Measurement. Less code. No indirection. Easier stack traces.
Lesson: Don't introduce Command for actions that don't need queue / undo / log / transmit. Lambdas or method references suffice.
Optimization 10: Asynchronous Command dispatch with backpressure¶
Before¶
Producer outpaces consumers. Executor's queue grows unbounded → OOM.
After¶
private final ExecutorService exec = new ThreadPoolExecutor(
8, 16, 60, TimeUnit.SECONDS,
new ArrayBlockingQueue<>(10_000),
new ThreadPoolExecutor.CallerRunsPolicy() // backpressure
);
public void dispatch(Command c) {
exec.submit(() -> c.execute());
}
CallerRunsPolicy makes the producer execute the task itself when the queue is full — naturally slowing it down.
Measurement. Memory bounded; producer throttled under load; no OOM.

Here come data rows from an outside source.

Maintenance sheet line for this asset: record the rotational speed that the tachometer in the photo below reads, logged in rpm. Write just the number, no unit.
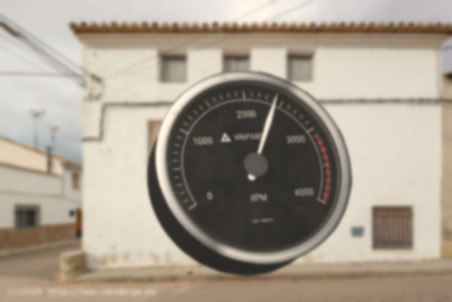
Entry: 2400
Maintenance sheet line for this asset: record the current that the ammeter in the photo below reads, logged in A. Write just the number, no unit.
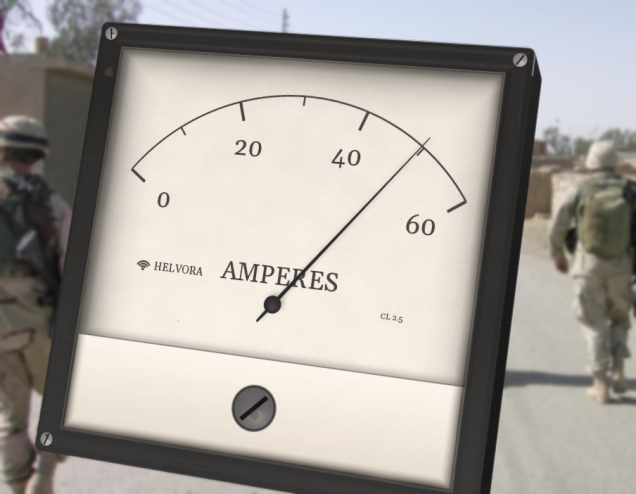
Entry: 50
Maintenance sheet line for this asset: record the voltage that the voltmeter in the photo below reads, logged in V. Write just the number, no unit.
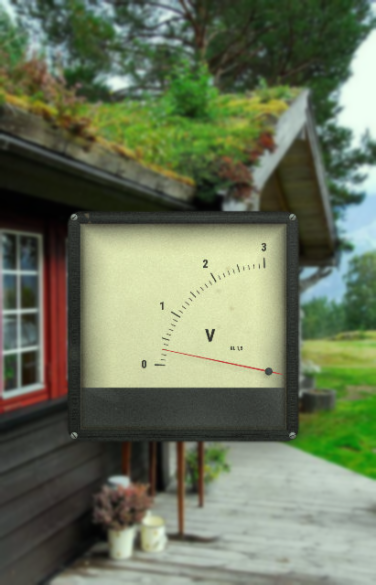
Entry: 0.3
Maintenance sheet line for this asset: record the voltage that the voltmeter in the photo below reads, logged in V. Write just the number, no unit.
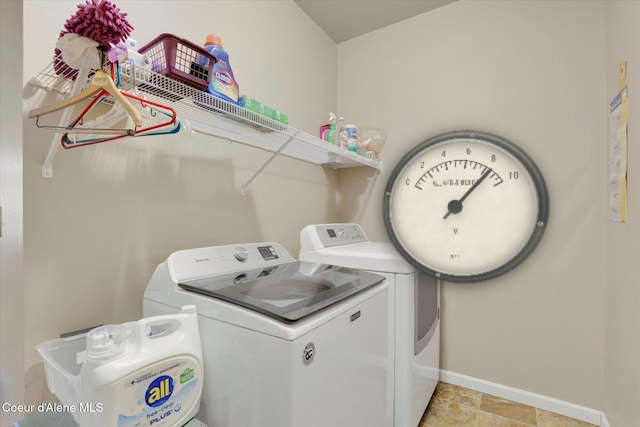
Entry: 8.5
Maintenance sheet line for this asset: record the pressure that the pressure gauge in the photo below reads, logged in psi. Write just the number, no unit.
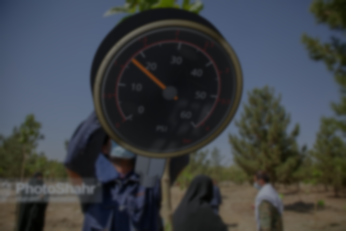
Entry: 17.5
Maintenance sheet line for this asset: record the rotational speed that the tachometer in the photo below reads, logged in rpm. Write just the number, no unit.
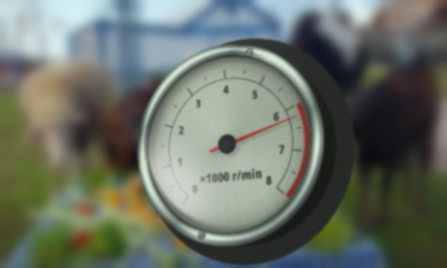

Trade-off. Producer thread is occasionally slowed. Acceptable.
Lesson: Bounded queues + sane rejection policy = backpressure. Pick the right policy: CallerRunsPolicy, AbortPolicy, custom.
Optimization Tips¶
- Coalesce Commands to user-perceived units. Each Ctrl+Z should undo one logical step.
- Bound undo history. Always.
- Snapshot at the smallest granularity. Don't deep-copy the world.
- Batch outbox / queue operations. Throughput multiplier with low latency cost.
- Switch to Protobuf for high-volume serialization. ~10× faster than JSON.
- Use Disruptor for ultra-high throughput dispatch. Lock-free wins.
- Snapshot event-sourced aggregates. Replay performance.
- Two-tier idempotency cache (local + Redis). Cuts Redis load dramatically.
- Drop one-class Commands. Premature abstraction.
- Async dispatch needs backpressure. Bounded queue + sane rejection policy.
- Profile before optimizing. Most Command code is fine; only hot paths matter.